On 05/06/2015 10:47 PM, Peter Geoghegan wrote:
On Wed, May 6, 2015 at 8:20 AM, Andres Freund <and...@anarazel.de> wrote:
On 2015-05-05 15:00:56 -0700, Peter Geoghegan wrote:
Locking the row is not "nothing", though. If you want to lock the row,
use an UPSERT with a tautologically false WHERE clause (like "WHERE
false").

That's not the same. For one it "breaks" RETURNING which is a death
knell, for another it's not exactly obvious.

DO NOTHING already doesn't project non-inserted tuples, in a way that
fits with the way we won't do that when a before trigger returns NULL.
So I don't know what you mean about RETURNING behavior.

It may not be all that obvious, but then the requirement that you
mention isn't either.
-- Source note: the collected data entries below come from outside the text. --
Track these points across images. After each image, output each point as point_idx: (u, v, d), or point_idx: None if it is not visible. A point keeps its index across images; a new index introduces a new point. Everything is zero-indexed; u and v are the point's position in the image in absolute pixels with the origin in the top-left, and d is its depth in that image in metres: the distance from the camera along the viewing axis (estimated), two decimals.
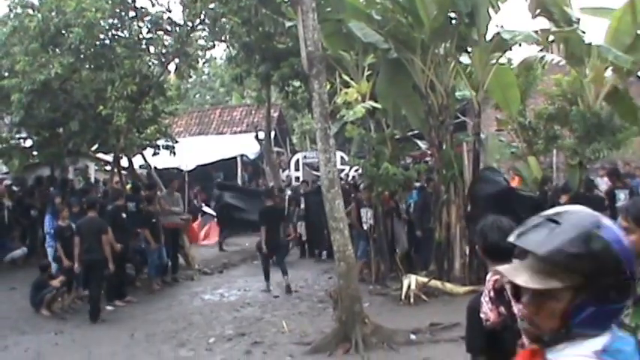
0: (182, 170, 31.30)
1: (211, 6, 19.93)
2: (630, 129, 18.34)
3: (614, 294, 2.26)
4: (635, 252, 4.64)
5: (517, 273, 2.41)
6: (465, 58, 17.84)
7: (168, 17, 20.72)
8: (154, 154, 24.50)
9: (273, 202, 19.72)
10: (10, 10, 21.01)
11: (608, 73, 17.89)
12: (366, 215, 18.12)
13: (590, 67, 17.63)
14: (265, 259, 18.37)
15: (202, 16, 20.44)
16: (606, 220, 2.34)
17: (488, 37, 16.54)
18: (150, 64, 21.41)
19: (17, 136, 24.01)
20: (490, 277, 4.90)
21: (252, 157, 35.25)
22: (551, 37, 17.35)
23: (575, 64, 18.15)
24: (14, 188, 24.31)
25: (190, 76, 25.97)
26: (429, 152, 19.44)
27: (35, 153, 24.12)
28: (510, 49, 17.14)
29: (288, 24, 18.22)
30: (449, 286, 15.94)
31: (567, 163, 19.34)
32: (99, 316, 15.45)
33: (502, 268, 2.45)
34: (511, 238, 2.49)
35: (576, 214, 2.35)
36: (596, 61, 17.25)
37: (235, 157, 34.64)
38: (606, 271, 2.24)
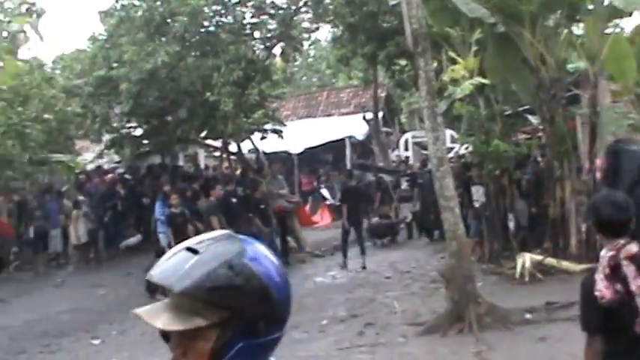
0: (291, 154, 31.46)
1: None
2: None
3: (263, 325, 2.07)
4: None
5: (156, 314, 2.09)
6: (576, 29, 17.32)
7: (272, 1, 20.81)
8: (262, 138, 24.67)
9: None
10: (116, 2, 21.45)
11: None
12: (477, 193, 17.85)
13: None
14: (344, 236, 18.69)
15: None
16: (251, 246, 2.10)
17: (605, 3, 16.02)
18: (255, 48, 21.57)
19: (127, 125, 24.54)
20: (605, 254, 4.71)
21: (360, 138, 35.15)
22: None
23: None
24: (127, 177, 24.86)
25: (296, 59, 26.06)
26: (540, 127, 18.97)
27: (145, 141, 24.63)
28: (629, 16, 16.60)
29: (392, 2, 18.04)
30: (565, 263, 15.52)
31: None
32: None
33: (141, 311, 2.11)
34: (152, 272, 2.12)
35: (218, 242, 2.10)
36: None
37: (344, 139, 34.60)
38: (252, 303, 2.03)
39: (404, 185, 22.78)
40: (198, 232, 16.74)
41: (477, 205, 17.89)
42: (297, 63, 43.50)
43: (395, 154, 34.04)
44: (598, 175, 17.64)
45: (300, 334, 12.88)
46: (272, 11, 20.71)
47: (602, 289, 4.61)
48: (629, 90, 18.08)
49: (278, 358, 2.14)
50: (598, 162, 16.65)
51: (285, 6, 20.66)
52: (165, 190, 19.14)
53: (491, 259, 17.37)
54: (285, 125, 25.20)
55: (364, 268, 18.40)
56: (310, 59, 59.50)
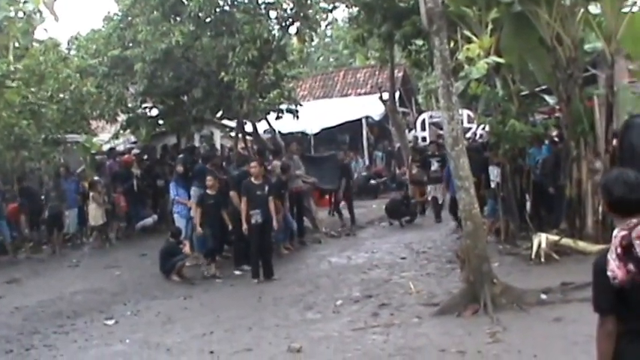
0: (307, 134, 31.45)
1: None
2: None
3: None
4: None
5: None
6: (593, 8, 17.18)
7: None
8: (278, 118, 24.64)
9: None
10: None
11: None
12: (493, 173, 17.80)
13: None
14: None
15: None
16: None
17: None
18: (270, 28, 21.46)
19: (143, 105, 24.59)
20: (617, 233, 4.67)
21: (377, 118, 35.15)
22: None
23: None
24: (143, 157, 24.89)
25: (312, 40, 25.94)
26: (557, 107, 18.87)
27: (161, 122, 24.65)
28: None
29: None
30: (581, 244, 15.45)
31: None
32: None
33: None
34: None
35: None
36: None
37: (360, 119, 34.61)
38: None
39: (434, 166, 22.47)
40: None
41: (492, 185, 17.84)
42: (314, 43, 43.43)
43: (412, 135, 33.98)
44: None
45: (314, 315, 12.93)
46: None
47: (615, 269, 4.57)
48: None
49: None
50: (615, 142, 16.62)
51: None
52: (179, 171, 19.13)
53: (507, 240, 17.33)
54: (301, 105, 25.18)
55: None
56: (327, 39, 59.46)
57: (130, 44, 21.40)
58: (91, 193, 21.38)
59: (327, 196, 26.19)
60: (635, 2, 16.76)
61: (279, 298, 14.34)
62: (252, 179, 16.42)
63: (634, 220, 4.64)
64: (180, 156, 21.68)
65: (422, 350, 10.19)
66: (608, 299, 4.68)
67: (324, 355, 10.42)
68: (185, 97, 22.81)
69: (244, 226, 16.03)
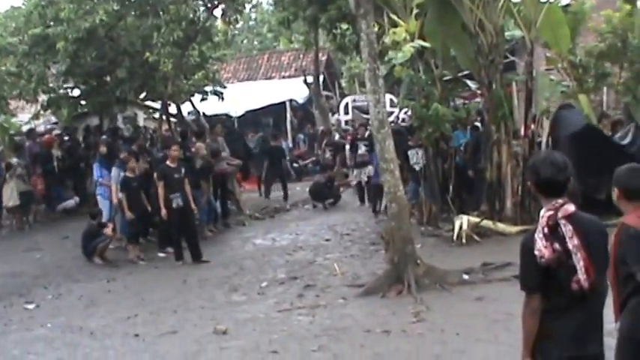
0: (231, 116, 31.36)
1: None
2: None
3: None
4: None
5: None
6: None
7: None
8: (202, 100, 24.52)
9: None
10: None
11: None
12: (417, 156, 18.02)
13: None
14: None
15: None
16: None
17: None
18: (196, 9, 21.31)
19: (65, 85, 24.08)
20: (544, 213, 4.86)
21: (301, 101, 35.19)
22: None
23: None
24: (64, 138, 24.47)
25: (237, 22, 25.81)
26: (479, 92, 19.19)
27: (83, 102, 24.25)
28: None
29: None
30: (501, 225, 15.83)
31: (617, 101, 19.02)
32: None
33: None
34: None
35: None
36: None
37: (284, 102, 34.59)
38: None
39: (361, 150, 22.55)
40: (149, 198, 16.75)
41: (416, 168, 18.06)
42: (238, 26, 43.18)
43: (335, 118, 34.12)
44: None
45: (239, 297, 12.97)
46: None
47: (541, 248, 4.74)
48: (562, 57, 18.43)
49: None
50: (533, 127, 17.01)
51: None
52: (103, 152, 18.90)
53: (430, 222, 17.59)
54: (225, 88, 25.08)
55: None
56: (252, 22, 59.18)
57: (52, 22, 20.92)
58: (7, 174, 20.86)
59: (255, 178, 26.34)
60: None
61: (204, 280, 14.33)
62: (169, 163, 16.36)
63: (560, 201, 4.82)
64: (104, 137, 21.43)
65: (347, 331, 10.32)
66: (534, 278, 4.85)
67: (249, 336, 10.45)
68: (108, 78, 22.45)
69: (163, 211, 15.93)
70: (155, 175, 16.55)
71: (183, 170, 16.38)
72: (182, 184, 16.19)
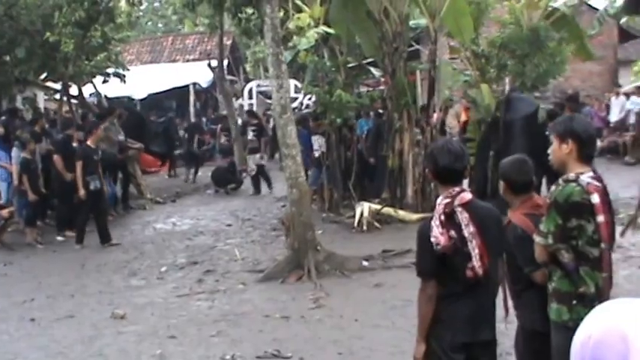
0: (133, 99, 30.97)
1: None
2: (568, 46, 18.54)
3: None
4: (557, 162, 4.91)
5: None
6: None
7: None
8: (104, 82, 24.13)
9: None
10: None
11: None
12: (317, 142, 18.09)
13: None
14: None
15: None
16: None
17: None
18: None
19: None
20: (441, 201, 4.91)
21: (205, 85, 34.99)
22: None
23: None
24: None
25: (141, 3, 25.45)
26: (382, 80, 19.34)
27: None
28: None
29: None
30: (401, 213, 16.01)
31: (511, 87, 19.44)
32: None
33: None
34: None
35: None
36: None
37: (188, 86, 34.33)
38: None
39: (249, 135, 22.51)
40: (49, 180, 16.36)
41: (316, 154, 18.13)
42: (142, 7, 42.64)
43: (239, 103, 33.99)
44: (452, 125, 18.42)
45: (138, 281, 12.80)
46: None
47: (438, 235, 4.80)
48: (465, 47, 18.69)
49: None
50: (435, 116, 17.25)
51: None
52: (0, 133, 18.35)
53: (331, 208, 17.68)
54: (128, 70, 24.70)
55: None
56: (156, 4, 58.48)
57: None
58: None
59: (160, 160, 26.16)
60: None
61: (102, 264, 14.10)
62: (90, 143, 16.03)
63: (456, 189, 4.90)
64: (2, 118, 20.86)
65: (247, 316, 10.29)
66: (430, 264, 4.91)
67: (148, 321, 10.34)
68: (7, 57, 21.87)
69: (81, 192, 15.56)
70: (57, 155, 16.24)
71: (100, 152, 16.11)
72: (98, 166, 15.90)
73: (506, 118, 16.53)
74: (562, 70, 18.83)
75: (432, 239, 4.81)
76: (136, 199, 20.78)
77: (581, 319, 2.10)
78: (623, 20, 26.92)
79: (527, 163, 5.56)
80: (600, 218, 4.79)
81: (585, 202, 4.77)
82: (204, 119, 34.72)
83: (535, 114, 16.17)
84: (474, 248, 4.79)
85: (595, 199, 4.77)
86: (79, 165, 15.57)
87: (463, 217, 4.83)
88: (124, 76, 23.90)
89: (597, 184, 4.84)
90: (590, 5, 24.08)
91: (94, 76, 24.03)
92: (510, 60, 18.13)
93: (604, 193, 4.91)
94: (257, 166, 22.06)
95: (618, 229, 5.95)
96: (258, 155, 21.95)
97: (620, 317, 1.93)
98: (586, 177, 4.81)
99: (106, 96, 26.33)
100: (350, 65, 18.35)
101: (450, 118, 21.27)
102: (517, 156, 5.78)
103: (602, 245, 4.84)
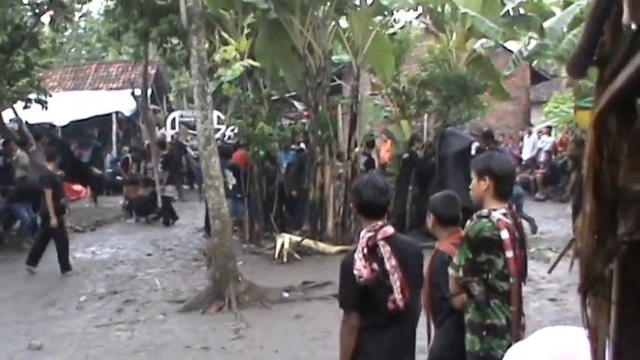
0: (55, 126, 30.63)
1: None
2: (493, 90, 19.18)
3: None
4: (476, 198, 5.13)
5: None
6: (343, 22, 18.06)
7: None
8: (25, 107, 23.86)
9: None
10: None
11: (477, 40, 18.75)
12: (228, 176, 18.14)
13: (460, 34, 18.34)
14: None
15: None
16: None
17: (368, 1, 16.80)
18: (23, 14, 20.74)
19: None
20: (364, 235, 5.05)
21: (128, 114, 34.72)
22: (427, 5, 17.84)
23: (447, 31, 18.80)
24: None
25: (66, 29, 25.25)
26: (305, 114, 19.58)
27: None
28: (391, 14, 17.50)
29: None
30: (321, 245, 16.19)
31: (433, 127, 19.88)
32: None
33: None
34: None
35: None
36: (465, 30, 17.95)
37: (110, 114, 34.06)
38: None
39: (158, 167, 22.61)
40: None
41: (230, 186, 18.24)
42: (66, 33, 42.25)
43: (161, 132, 33.88)
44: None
45: (56, 311, 12.64)
46: None
47: (361, 267, 4.93)
48: (387, 84, 19.10)
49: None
50: (357, 149, 17.52)
51: None
52: None
53: (252, 239, 17.75)
54: (50, 96, 24.46)
55: None
56: (80, 30, 57.92)
57: None
58: None
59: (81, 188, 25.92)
60: (381, 20, 17.79)
61: (19, 293, 13.90)
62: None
63: (379, 223, 5.05)
64: None
65: (167, 346, 10.30)
66: (352, 296, 5.05)
67: (66, 352, 10.26)
68: None
69: (54, 220, 15.32)
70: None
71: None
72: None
73: (441, 153, 16.96)
74: (483, 115, 19.45)
75: (355, 272, 4.93)
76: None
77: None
78: (535, 63, 28.07)
79: (455, 198, 5.78)
80: (509, 254, 4.97)
81: (495, 237, 4.95)
82: (126, 148, 34.49)
83: (468, 149, 16.59)
84: (396, 281, 4.93)
85: (504, 234, 4.95)
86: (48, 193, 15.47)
87: (385, 250, 4.98)
88: (46, 102, 23.67)
89: (507, 220, 5.03)
90: (505, 47, 24.82)
91: (15, 102, 23.75)
92: (435, 99, 18.56)
93: (516, 230, 5.10)
94: (162, 198, 22.16)
95: (531, 263, 6.17)
96: (162, 186, 22.01)
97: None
98: (498, 213, 5.00)
99: (26, 122, 26.01)
100: (273, 98, 18.55)
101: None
102: (446, 192, 6.01)
103: (511, 280, 5.02)
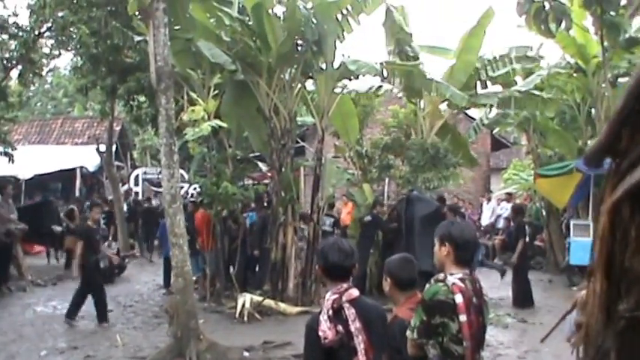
0: (19, 179, 30.56)
1: (60, 14, 19.67)
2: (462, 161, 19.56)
3: None
4: (438, 263, 5.33)
5: None
6: (309, 85, 18.40)
7: (15, 21, 20.31)
8: None
9: None
10: None
11: (443, 107, 19.12)
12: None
13: (428, 101, 18.71)
14: None
15: (50, 23, 20.13)
16: None
17: (335, 65, 17.14)
18: None
19: None
20: (329, 297, 5.18)
21: (92, 169, 34.76)
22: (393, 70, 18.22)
23: (414, 97, 19.16)
24: None
25: (33, 84, 25.39)
26: (268, 174, 19.80)
27: None
28: (357, 78, 17.83)
29: (137, 38, 18.11)
30: (282, 305, 16.30)
31: (399, 192, 20.14)
32: None
33: None
34: None
35: None
36: (432, 96, 18.30)
37: (75, 169, 34.07)
38: None
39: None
40: None
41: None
42: (33, 88, 42.34)
43: (125, 189, 33.91)
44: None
45: None
46: (14, 31, 20.21)
47: (325, 329, 5.05)
48: (350, 147, 19.42)
49: None
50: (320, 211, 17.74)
51: (28, 28, 20.23)
52: None
53: (213, 298, 17.82)
54: (15, 149, 24.53)
55: None
56: (47, 86, 57.98)
57: None
58: None
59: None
60: (346, 85, 18.14)
61: None
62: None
63: (345, 285, 5.20)
64: None
65: None
66: (317, 357, 5.15)
67: None
68: None
69: None
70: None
71: None
72: None
73: (407, 217, 17.20)
74: (455, 183, 19.82)
75: (320, 333, 5.04)
76: (16, 280, 20.41)
77: None
78: (496, 130, 28.68)
79: (412, 261, 5.85)
80: (463, 318, 5.05)
81: (449, 301, 5.04)
82: (88, 203, 34.43)
83: (434, 214, 16.81)
84: (360, 343, 5.04)
85: (459, 298, 5.05)
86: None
87: (350, 312, 5.10)
88: (12, 155, 23.73)
89: (462, 285, 5.13)
90: (467, 114, 25.39)
91: None
92: (406, 166, 18.89)
93: (474, 295, 5.20)
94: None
95: (490, 329, 6.30)
96: (106, 244, 22.04)
97: None
98: (454, 278, 5.12)
99: None
100: (238, 158, 18.78)
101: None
102: (403, 255, 6.09)
103: (465, 344, 5.08)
I really strongly feel that DO NOTHING should do
nothing. For the pgloader use-case, which is what I have in mind with
that variant, that could literally make the difference between
dirtying an enormous number of buffers and dirtying only a few. This
will *frequently* be the case. And it's not as if the idea of an
INSERT IGNORE is new or in any way novel. As I mentioned, many systems
have a comparable command.

So, yes, DO NOTHING does very little - and that is its appeal.
Supporting this behavior does not short change those who actually care
about the existing tuple sticking around for the duration of their
transaction - they have a way of doing that. If you want to document
INSERT IGNORE as being primarily an ETL-orientated thing, that would
make sense, but let's not hobble that use case.

Yeah, I agree that DO NOTHING should not lock the rows. It might make sense to have a DO LOCK variant, which locks the rows, although I don't immediately see what the use case would be.